## TEXT SHOWN
┏━━
Skip to main content

RabbitMQ 4.1: New Kubernetes Peer Discovery Mechanism

· 5 min read

RabbitMQ 4.1 includes a completely redesigned peer discovery plugin for Kubernetes. No configuration changes should be needed when upgrading to 4.1, so if you want, you can just stop reading here. If you are interested in the details, read on. This blog post explains the peer discovery subsystem in general and the changes to rabbitmq_peer_discovery_k8s in particular.

What Is Peer Discovery?

Say you want to have a 3-node RabbitMQ cluster - you start 3 instances of RabbitMQ but then what? You can manually tell two of them to join the third one using rabbitmqctl join_cluster command and voilà, you have a 3-node cluster.

Most users would prefer this process to be automated however. That's where peer discovery comes in. There is a handful of peer discovery plugins available in RabbitMQ for different situations. The simplest one is called classic peer discovery and allows you to just put the hostnames of the nodes in the configuration file, so that RabbitMQ automatically initiates the cluster formation with them upon startup.

note

It is a common misconception that the peer discovery is performed every time a node starts. This is not the case, it is only performed when a node starts for the first time (when it has an empty data folder).
┗━━
## WORK ORDER 1
In the RabbitMQ post, why does peer discovery exist?
## WORK ORDER 2
In the entries, convert the lines from the one with "[446, 293, 455, 302]" up to and including the one with "[3, 123, 283, 455]" into a JSON list of strings, one string per line. Skip blank lines and leave out the picture lines.

## GIVEN ENTRIES
┏━━
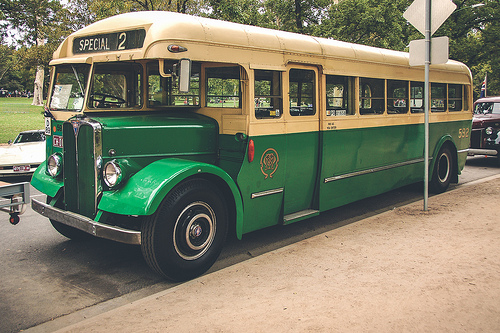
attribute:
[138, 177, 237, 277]
blackwheels — black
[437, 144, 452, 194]
blackwheels — black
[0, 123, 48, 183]
sports car — white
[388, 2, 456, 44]
sign — street traffic sign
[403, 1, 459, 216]
signs — metal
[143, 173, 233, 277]
wheel — rubber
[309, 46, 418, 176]
bus — tan and green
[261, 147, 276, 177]
logo — orange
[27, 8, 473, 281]
bus — public, green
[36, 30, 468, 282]
bus — white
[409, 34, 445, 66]
sign — traffic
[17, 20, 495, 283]
bus — vintage, green, tan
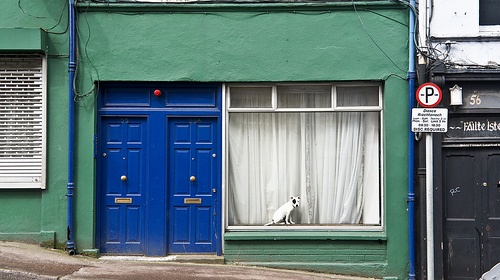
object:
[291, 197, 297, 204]
eye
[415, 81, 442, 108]
traffic sign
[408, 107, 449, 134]
traffic sign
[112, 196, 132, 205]
mail slot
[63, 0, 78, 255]
pole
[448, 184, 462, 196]
graffiti patch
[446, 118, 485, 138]
sign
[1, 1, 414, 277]
wall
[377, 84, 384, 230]
edge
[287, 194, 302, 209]
head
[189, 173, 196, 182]
handle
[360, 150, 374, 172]
handle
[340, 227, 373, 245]
edge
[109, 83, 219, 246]
doors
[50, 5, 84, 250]
pipe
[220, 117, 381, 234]
window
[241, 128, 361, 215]
curtains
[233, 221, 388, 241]
sill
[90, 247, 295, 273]
pavement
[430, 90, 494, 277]
doors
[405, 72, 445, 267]
pole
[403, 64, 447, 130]
sign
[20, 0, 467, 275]
buildings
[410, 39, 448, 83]
cords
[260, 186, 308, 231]
dog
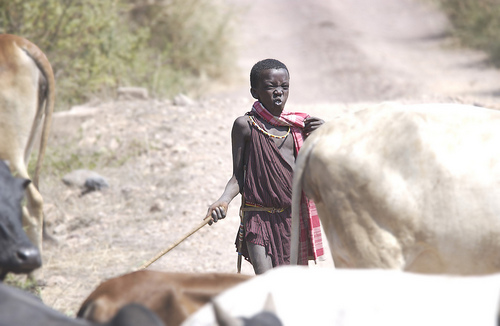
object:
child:
[205, 58, 325, 277]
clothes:
[232, 116, 316, 269]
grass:
[0, 1, 237, 109]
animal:
[289, 101, 500, 279]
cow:
[0, 160, 102, 325]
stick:
[133, 217, 212, 273]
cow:
[0, 33, 62, 285]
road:
[33, 0, 500, 312]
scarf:
[253, 102, 329, 267]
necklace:
[247, 112, 295, 140]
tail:
[284, 132, 315, 264]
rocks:
[145, 201, 167, 213]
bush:
[0, 1, 247, 93]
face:
[0, 162, 44, 273]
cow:
[109, 292, 285, 325]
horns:
[211, 295, 245, 325]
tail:
[20, 41, 59, 189]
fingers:
[211, 209, 219, 223]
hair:
[249, 58, 292, 89]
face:
[258, 69, 289, 109]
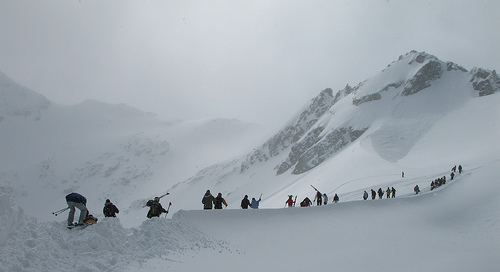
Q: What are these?
A: Skiers.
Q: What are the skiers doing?
A: Walking up the mountain.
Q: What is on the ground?
A: Snow.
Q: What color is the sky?
A: Gray.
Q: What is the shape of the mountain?
A: Pointy.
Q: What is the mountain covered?
A: Snow.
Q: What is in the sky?
A: Clouds.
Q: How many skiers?
A: 22.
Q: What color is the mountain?
A: Black and white.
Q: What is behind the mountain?
A: More mountains.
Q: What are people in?
A: Line.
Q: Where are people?
A: In snow.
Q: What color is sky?
A: Gray.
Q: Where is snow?
A: On mountain.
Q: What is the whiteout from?
A: Fog.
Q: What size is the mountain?
A: Small.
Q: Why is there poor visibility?
A: Snow.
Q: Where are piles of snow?
A: Snow bank.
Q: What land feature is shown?
A: Mountain.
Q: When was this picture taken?
A: Outside, during the daytime.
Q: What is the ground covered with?
A: Snow.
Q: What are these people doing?
A: Walking.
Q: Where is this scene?
A: On top of a mountain ridge.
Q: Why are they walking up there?
A: To ski down.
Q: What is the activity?
A: Extreme skiing.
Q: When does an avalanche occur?
A: When the snow is unsteady and starts to break loose.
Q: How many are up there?
A: More than 20.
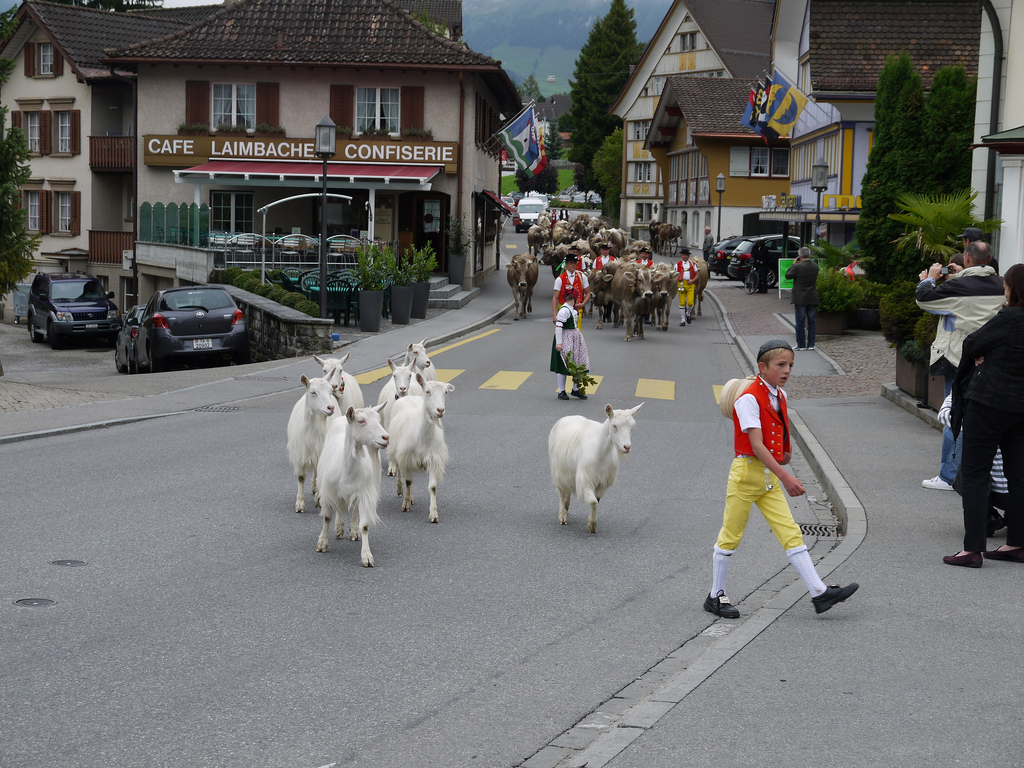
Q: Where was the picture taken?
A: On a city street.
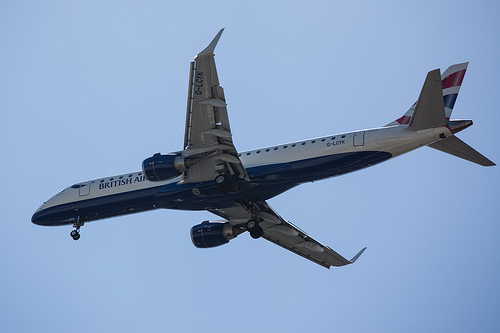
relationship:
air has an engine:
[0, 1, 497, 333] [140, 153, 187, 182]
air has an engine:
[0, 1, 497, 333] [191, 220, 254, 248]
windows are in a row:
[89, 133, 348, 186] [82, 133, 347, 188]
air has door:
[0, 1, 497, 333] [353, 130, 366, 147]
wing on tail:
[413, 67, 446, 127] [376, 61, 499, 170]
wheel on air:
[246, 220, 263, 239] [0, 1, 497, 333]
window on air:
[255, 149, 261, 154] [0, 1, 497, 333]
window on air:
[291, 143, 295, 148] [0, 1, 497, 333]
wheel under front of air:
[67, 230, 79, 241] [0, 1, 497, 333]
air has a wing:
[0, 1, 497, 333] [180, 27, 248, 188]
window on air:
[329, 136, 336, 141] [0, 1, 497, 333]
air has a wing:
[0, 1, 497, 333] [210, 203, 369, 270]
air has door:
[0, 1, 497, 333] [78, 181, 90, 197]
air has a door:
[0, 1, 497, 333] [78, 181, 90, 197]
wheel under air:
[213, 174, 227, 190] [0, 1, 497, 333]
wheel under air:
[246, 220, 263, 239] [0, 1, 497, 333]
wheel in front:
[67, 230, 79, 241] [29, 173, 133, 239]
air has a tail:
[0, 1, 497, 333] [376, 61, 499, 170]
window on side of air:
[119, 175, 124, 180] [0, 1, 497, 333]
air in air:
[0, 1, 497, 333] [0, 1, 497, 333]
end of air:
[376, 61, 499, 170] [0, 1, 497, 333]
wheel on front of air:
[67, 230, 79, 241] [0, 1, 497, 333]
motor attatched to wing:
[191, 220, 254, 248] [210, 203, 369, 270]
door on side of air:
[353, 130, 366, 147] [0, 1, 497, 333]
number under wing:
[193, 68, 205, 100] [180, 27, 248, 188]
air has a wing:
[0, 1, 497, 333] [413, 67, 446, 127]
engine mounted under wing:
[191, 220, 254, 248] [210, 203, 369, 270]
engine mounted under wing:
[140, 153, 187, 182] [180, 27, 248, 188]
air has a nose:
[0, 1, 497, 333] [23, 182, 76, 229]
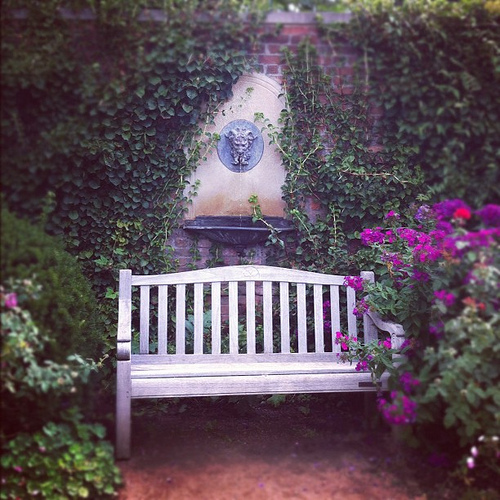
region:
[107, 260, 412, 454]
A wooden bench painted white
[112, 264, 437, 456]
A white bench in the park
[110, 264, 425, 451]
The white bench is made of wood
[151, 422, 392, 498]
Brown dirt beneath the park bench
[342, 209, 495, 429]
Blooming purple flowers by the bench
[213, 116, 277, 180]
A stone head behind the bench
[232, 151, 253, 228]
A small stream of water coming from the head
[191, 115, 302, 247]
A stone water fountain behind the bench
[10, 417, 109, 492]
A green bush on the ground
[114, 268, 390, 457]
the bench is made of wood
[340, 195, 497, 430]
the flowers are purple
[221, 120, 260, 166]
a fountain on the wall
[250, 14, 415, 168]
the wall is made of brick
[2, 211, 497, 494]
the greenery is leafy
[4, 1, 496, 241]
the wall has leaves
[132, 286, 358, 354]
the seat has bars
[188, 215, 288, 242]
the water lands in bowl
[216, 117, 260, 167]
the face has water coming from it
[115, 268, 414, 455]
a gray wooden bench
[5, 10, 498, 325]
a brick wall behind the bench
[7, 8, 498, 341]
green ivy on the brick wall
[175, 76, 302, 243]
a fountain on the brick wall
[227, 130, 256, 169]
a face spitting water out of wall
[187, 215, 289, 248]
a black iron basin of fountain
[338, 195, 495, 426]
purple flowers on the right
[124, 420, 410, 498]
dirt on ground in front of bench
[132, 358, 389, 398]
the seat of the bench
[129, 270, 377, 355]
the back of the bench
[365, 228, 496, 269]
purple flowers on leaves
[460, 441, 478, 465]
white and pink flowers on team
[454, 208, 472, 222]
pink flower in the bushes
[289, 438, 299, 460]
rocks on the ground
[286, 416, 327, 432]
small patch of green grass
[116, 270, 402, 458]
grey bench sitting outside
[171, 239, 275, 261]
brick wall on the background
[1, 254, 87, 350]
green bush on ground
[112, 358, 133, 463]
leg on the bench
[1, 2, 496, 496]
a botanical garden in a park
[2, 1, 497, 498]
a rest area in a botanical garden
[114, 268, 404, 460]
a wooden bench in a flower garden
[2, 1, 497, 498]
a flower garden in a park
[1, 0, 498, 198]
green plants on a brick wall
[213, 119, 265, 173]
a wall statute above a fountain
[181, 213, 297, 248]
a fountain bowl on the retaining wall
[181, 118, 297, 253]
a fountain and bowl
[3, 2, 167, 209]
green plants on the retaining wall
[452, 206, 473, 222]
a red flower on a plant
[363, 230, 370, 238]
A flower on a stem.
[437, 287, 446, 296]
A flower on a stem.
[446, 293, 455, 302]
A flower on a stem.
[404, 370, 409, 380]
A flower on a stem.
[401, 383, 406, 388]
A flower on a stem.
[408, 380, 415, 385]
A flower on a stem.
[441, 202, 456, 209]
A flower on a stem.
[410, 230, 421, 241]
A flower on a stem.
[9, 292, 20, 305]
A flower on a stem.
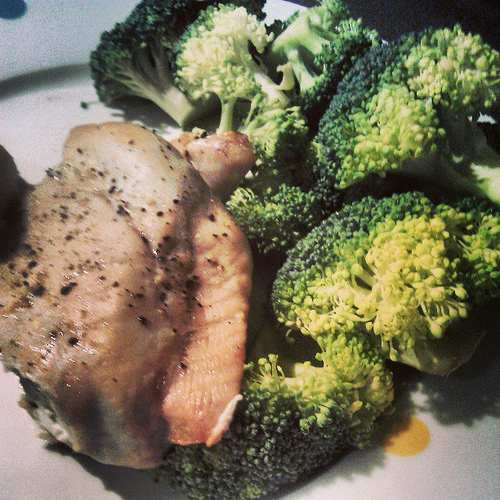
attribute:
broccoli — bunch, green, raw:
[117, 10, 496, 481]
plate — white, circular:
[9, 0, 497, 495]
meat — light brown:
[3, 123, 283, 455]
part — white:
[180, 19, 291, 138]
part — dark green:
[235, 26, 499, 415]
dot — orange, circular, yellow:
[378, 406, 440, 461]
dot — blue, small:
[3, 3, 31, 21]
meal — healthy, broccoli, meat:
[3, 1, 498, 487]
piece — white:
[175, 8, 276, 98]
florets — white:
[181, 2, 373, 155]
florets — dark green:
[166, 23, 500, 487]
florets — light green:
[161, 198, 499, 499]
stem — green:
[135, 41, 209, 119]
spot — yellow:
[370, 409, 436, 460]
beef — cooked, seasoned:
[3, 112, 268, 444]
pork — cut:
[6, 114, 266, 435]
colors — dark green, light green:
[86, 5, 500, 495]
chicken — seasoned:
[4, 117, 268, 450]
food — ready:
[7, 1, 493, 478]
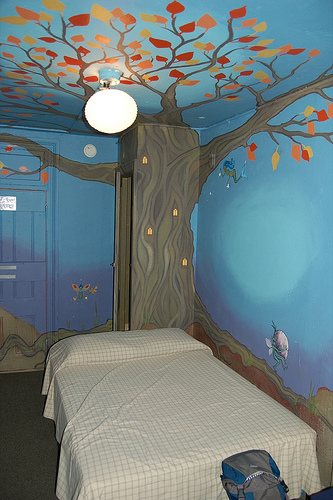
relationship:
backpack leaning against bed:
[220, 449, 291, 500] [42, 327, 321, 500]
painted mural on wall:
[2, 125, 331, 456] [0, 125, 333, 487]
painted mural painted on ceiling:
[0, 0, 332, 488] [0, 1, 331, 131]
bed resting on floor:
[42, 327, 321, 500] [2, 369, 332, 497]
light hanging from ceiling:
[84, 88, 139, 134] [0, 1, 331, 131]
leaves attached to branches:
[10, 3, 310, 81] [10, 50, 333, 183]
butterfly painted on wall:
[69, 281, 99, 304] [0, 125, 333, 487]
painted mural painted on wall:
[2, 125, 331, 456] [0, 125, 333, 487]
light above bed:
[84, 88, 139, 134] [42, 327, 321, 500]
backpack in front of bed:
[220, 449, 291, 500] [42, 327, 321, 500]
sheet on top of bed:
[41, 327, 329, 499] [42, 327, 321, 500]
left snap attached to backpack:
[279, 479, 288, 493] [220, 449, 291, 500]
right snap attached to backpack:
[238, 484, 246, 500] [220, 449, 291, 500]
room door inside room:
[0, 130, 66, 375] [1, 1, 333, 497]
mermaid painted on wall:
[222, 158, 249, 186] [0, 125, 333, 487]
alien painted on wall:
[265, 321, 290, 373] [0, 125, 333, 487]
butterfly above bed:
[69, 281, 99, 304] [42, 327, 321, 500]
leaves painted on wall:
[10, 3, 310, 81] [0, 125, 333, 487]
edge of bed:
[86, 433, 322, 498] [42, 327, 321, 500]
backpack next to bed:
[220, 449, 291, 500] [42, 327, 321, 500]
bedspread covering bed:
[41, 327, 329, 499] [42, 327, 321, 500]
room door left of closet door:
[0, 130, 66, 375] [113, 163, 135, 357]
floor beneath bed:
[2, 369, 332, 497] [42, 327, 321, 500]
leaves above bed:
[10, 3, 310, 81] [42, 327, 321, 500]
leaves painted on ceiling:
[10, 3, 310, 81] [0, 1, 331, 131]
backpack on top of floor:
[220, 449, 291, 500] [2, 369, 332, 497]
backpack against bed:
[220, 449, 291, 500] [42, 327, 321, 500]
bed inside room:
[42, 327, 321, 500] [1, 1, 333, 497]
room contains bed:
[1, 1, 333, 497] [42, 327, 321, 500]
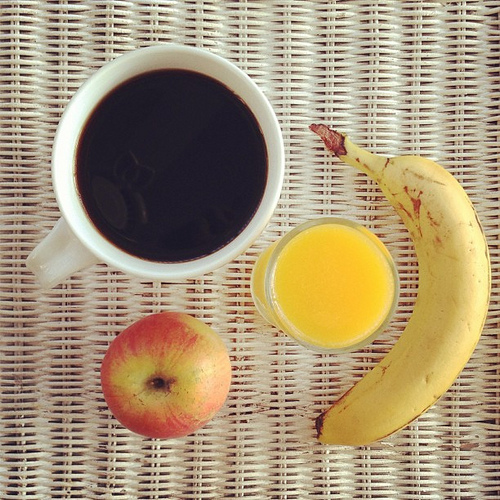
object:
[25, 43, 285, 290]
coffee cup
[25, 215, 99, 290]
handle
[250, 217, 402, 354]
glass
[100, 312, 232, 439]
apple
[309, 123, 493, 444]
banana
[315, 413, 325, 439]
spot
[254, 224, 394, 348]
juice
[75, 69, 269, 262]
coffee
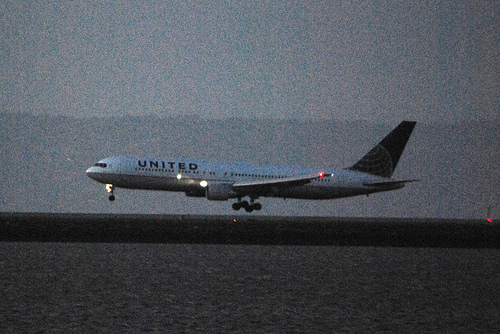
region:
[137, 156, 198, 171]
The word UNITED in black letters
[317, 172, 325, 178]
A red light on the plane.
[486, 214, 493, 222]
A red light on the ground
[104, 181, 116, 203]
The front wheel of the plane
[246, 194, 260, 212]
One of the back landing wheels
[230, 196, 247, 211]
The other back landing wheel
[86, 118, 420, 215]
A primarily white airplane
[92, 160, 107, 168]
The front window of an airplane.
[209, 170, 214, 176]
A passenger window on the airplane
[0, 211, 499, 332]
The ground of the image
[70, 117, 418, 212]
Airplane taking off over water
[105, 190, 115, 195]
Front landing wheel on plane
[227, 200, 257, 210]
Back landing gear on plane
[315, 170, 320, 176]
Red light on plane wing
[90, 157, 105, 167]
Cockpit windows on plane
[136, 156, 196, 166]
Black letters on side of plane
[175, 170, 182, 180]
White light on plane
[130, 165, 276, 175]
Line of passenger windows on plane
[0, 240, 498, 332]
Water underneath flying plane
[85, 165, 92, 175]
nose of the plane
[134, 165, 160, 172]
windows of plane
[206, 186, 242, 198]
engine of plane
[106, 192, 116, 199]
front wheels of plane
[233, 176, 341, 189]
Wing of plane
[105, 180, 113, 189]
White light near landing gear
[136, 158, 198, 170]
UNITED mentioned on body of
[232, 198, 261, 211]
back wheel of plane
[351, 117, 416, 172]
tail wings of plane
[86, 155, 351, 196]
grey and white color plane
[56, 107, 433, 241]
a plane in the air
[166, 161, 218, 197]
lights working in the plane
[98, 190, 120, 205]
front wheel of the plane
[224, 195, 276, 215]
back wheel of the plane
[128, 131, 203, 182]
name of the plane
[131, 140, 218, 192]
name on the plane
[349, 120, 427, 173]
top part of the plane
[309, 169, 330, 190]
red light on the plane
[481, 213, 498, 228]
red light on the top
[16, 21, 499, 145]
a beautiful view of sky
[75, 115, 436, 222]
Plane is flying in air.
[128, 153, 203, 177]
Letters are black color.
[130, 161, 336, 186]
Windows are on sides of the plane.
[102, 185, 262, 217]
Landing gear is black color.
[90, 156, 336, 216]
Lights are on in plane.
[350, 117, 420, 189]
Logo is on the wings.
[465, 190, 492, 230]
Tower is seen in right side of the picture.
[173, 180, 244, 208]
Two engine on the wings.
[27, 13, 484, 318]
Day time picture.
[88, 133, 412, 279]
Plane is flying above the water.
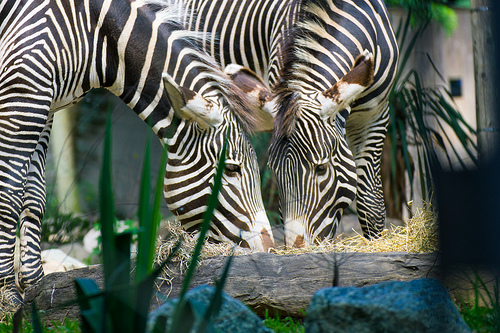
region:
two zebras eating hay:
[0, 0, 421, 271]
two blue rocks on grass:
[155, 272, 450, 322]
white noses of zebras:
[245, 215, 306, 245]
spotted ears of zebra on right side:
[225, 47, 365, 102]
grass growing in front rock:
[16, 125, 228, 315]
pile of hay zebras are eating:
[150, 210, 420, 248]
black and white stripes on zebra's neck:
[94, 12, 199, 119]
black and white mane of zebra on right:
[284, 0, 326, 83]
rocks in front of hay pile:
[23, 252, 428, 314]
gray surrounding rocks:
[33, 306, 483, 330]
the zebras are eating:
[123, 41, 395, 280]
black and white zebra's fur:
[75, 10, 426, 330]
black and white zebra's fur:
[113, 22, 218, 279]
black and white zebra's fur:
[303, 31, 391, 134]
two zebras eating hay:
[153, 51, 378, 268]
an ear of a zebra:
[153, 69, 218, 129]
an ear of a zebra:
[221, 59, 272, 120]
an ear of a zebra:
[321, 48, 377, 120]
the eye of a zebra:
[310, 163, 331, 182]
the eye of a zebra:
[222, 157, 241, 178]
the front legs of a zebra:
[1, 89, 55, 315]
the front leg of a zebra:
[358, 130, 390, 242]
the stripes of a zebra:
[364, 149, 381, 223]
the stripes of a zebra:
[9, 26, 51, 71]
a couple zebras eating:
[175, 56, 378, 278]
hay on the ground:
[180, 225, 434, 259]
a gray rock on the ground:
[61, 235, 453, 315]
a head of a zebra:
[276, 58, 374, 250]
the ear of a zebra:
[166, 85, 232, 145]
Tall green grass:
[47, 139, 248, 324]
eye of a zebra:
[310, 148, 353, 178]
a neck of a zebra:
[85, 23, 230, 125]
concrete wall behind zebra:
[413, 38, 498, 185]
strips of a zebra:
[285, 0, 372, 72]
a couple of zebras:
[166, 20, 404, 246]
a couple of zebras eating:
[160, 81, 357, 256]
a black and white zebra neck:
[95, 25, 206, 85]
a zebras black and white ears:
[235, 50, 390, 140]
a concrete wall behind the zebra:
[405, 35, 485, 185]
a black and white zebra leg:
[15, 32, 75, 302]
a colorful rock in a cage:
[297, 270, 468, 325]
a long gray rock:
[55, 251, 431, 306]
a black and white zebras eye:
[306, 152, 337, 189]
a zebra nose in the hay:
[239, 228, 318, 260]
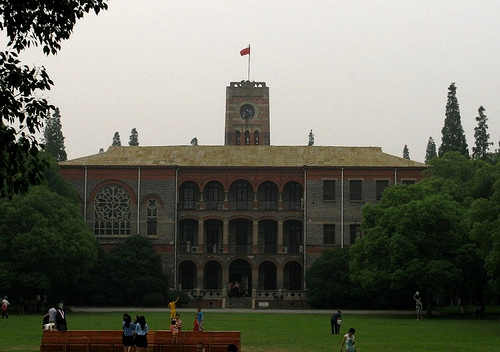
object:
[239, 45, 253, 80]
flag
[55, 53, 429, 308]
building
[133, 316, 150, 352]
girl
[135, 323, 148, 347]
uniform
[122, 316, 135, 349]
girl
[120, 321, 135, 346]
uniform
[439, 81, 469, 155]
tree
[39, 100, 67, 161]
tree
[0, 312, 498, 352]
grass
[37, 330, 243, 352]
bench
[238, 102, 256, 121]
clock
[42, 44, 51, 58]
leaf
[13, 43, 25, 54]
leaf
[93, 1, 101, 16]
leaf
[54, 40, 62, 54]
leaf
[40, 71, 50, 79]
leaf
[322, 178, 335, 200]
window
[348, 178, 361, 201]
window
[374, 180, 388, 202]
window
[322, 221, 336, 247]
window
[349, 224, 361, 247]
window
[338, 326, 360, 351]
person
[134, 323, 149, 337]
top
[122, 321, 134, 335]
top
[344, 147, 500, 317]
tree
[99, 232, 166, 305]
tree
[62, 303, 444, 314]
side walk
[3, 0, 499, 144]
sky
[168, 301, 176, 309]
shirt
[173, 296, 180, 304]
arm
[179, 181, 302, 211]
balcony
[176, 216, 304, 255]
balcony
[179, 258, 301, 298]
balcony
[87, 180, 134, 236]
window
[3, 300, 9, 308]
t-shirt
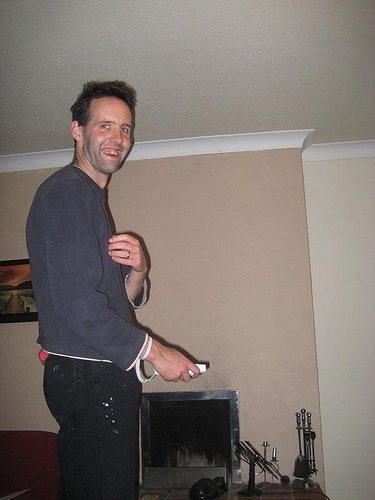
┗━━
## WRITTEN REPLY 1
Without it, you would have to form a cluster by hand, telling nodes to join another one with the rabbitmqctl join_cluster command. Most users would rather automate this process, and peer discovery does that.

## WRITTEN REPLY 2
[
  "[446, 293, 455, 302]",
  "A flower on a stem.",
  "[404, 370, 409, 380]",
  "A flower on a stem.",
  "[401, 383, 406, 388]",
  "A flower on a stem.",
  "[408, 380, 415, 385]",
  "A flower on a stem.",
  "[441, 202, 456, 209]",
  "A flower on a stem.",
  "[410, 230, 421, 241]",
  "A flower on a stem.",
  "[9, 292, 20, 305]",
  "A flower on a stem.",
  "attribute:",
  "broccoli — bunch, green, raw:",
  "[117, 10, 496, 481]",
  "plate — white, circular:",
  "[9, 0, 497, 495]",
  "meat — light brown:",
  "[3, 123, 283, 455]"
]